Infrastructure & Data Storage

This page provides detailed technical information about VivaEdu's infrastructure, data storage architecture, and security measures. Designed for institutional IT teams, security officers, and data protection officers.

Summary: All VivaEdu infrastructure is hosted in the AWS UK region (eu-west-2, London) with transcription processing via Microsoft Azure UK South. No third-country data transfers occur. All storage is encrypted at rest and in transit.

Hosting Infrastructure

AWS UK (eu-west-2, London)

VivaEdu is deployed per institution. Each institution is deployed as a dedicated environment (database, cache, storage), with PostgreSQL and Redis hosted in the institutional deployment, and a dedicated bucket for object storage (audio/video/PDFs/exports).

ServiceResourcePurpose
Application HostingAWS Lightsail (Node.js)Web application + background workers
DatabasePostgreSQL (on the Lightsail instance)User data, assignments, sessions, grades
Object StorageAWS S3Audio, video, essays, exports
Cache & QueueRedis (on the Lightsail instance)Job queue, session state
TLS CertificatesTLS certificate on the deploymentHTTPS encryption with auto-renewal

Microsoft Azure UK South

Audio transcription is processed exclusively via Microsoft Azure Speech Services in the UK South region:

  • Speech-to-Text: Audio recordings transcribed to text in real-time
  • Translation: Multilingual viva responses translated back to instructor's language
  • Processing Location: All processing occurs within UK region, no data leaves the UK
  • Compliance: Microsoft Azure UK South is GDPR-compliant with UK data residency guarantees

Microsoft Azure OpenAI UK South (Optional)
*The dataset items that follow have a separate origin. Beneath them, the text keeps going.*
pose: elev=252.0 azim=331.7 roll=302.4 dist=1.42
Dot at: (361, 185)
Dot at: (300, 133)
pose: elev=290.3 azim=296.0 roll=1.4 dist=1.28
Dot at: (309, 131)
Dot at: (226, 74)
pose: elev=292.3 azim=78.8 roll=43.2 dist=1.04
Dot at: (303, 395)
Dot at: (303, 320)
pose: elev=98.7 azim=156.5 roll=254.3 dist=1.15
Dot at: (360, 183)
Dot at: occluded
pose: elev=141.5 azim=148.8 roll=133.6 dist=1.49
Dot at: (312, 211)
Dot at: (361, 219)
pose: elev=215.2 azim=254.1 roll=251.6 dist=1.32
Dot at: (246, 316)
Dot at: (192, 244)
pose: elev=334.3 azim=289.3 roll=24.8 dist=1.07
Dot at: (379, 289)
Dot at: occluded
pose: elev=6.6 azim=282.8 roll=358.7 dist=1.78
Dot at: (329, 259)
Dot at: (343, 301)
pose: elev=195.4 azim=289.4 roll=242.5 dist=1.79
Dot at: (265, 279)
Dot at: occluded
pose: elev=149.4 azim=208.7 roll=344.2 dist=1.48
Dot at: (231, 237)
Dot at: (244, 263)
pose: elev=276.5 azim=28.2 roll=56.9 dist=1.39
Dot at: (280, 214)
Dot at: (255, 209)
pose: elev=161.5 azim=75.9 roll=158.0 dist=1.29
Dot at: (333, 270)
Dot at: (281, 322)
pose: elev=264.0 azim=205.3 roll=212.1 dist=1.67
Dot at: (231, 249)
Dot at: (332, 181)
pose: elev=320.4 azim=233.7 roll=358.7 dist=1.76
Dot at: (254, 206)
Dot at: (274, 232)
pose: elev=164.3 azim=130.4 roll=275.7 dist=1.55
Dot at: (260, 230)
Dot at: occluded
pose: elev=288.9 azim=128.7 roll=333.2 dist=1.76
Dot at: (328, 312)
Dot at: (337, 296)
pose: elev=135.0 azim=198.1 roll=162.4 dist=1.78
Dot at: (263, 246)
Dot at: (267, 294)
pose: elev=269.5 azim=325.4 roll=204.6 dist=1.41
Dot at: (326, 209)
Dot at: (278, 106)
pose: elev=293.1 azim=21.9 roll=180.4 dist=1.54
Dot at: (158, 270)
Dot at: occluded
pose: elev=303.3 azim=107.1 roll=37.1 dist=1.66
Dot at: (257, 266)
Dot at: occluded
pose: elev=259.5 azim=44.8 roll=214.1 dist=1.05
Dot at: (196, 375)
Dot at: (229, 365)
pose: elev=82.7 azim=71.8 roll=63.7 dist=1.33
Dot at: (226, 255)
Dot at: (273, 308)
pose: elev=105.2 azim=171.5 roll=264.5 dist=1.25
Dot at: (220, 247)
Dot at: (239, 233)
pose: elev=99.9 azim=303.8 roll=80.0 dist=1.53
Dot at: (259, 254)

If enabled by an institution, VivaEdu can use Azure OpenAI (UK South) for branch follow-up routing. This takes a student's transcript and selects the appropriate teacher-authored follow-up question from a pre-defined set.

  • Purpose: Branch routing (selecting a follow-up question)
  • Input: Student transcript + teacher routing hints + candidate follow-up questions
  • Output: A chosen follow-up question from the teacher-defined candidate set
  • Processing Location: UK South region

OpenAI Text-to-Speech (Question Reading Only)

VivaEdu uses OpenAI Text-to-Speech to read out teacher-authored question text. Student audio/video submissions and student transcripts are not sent to OpenAI.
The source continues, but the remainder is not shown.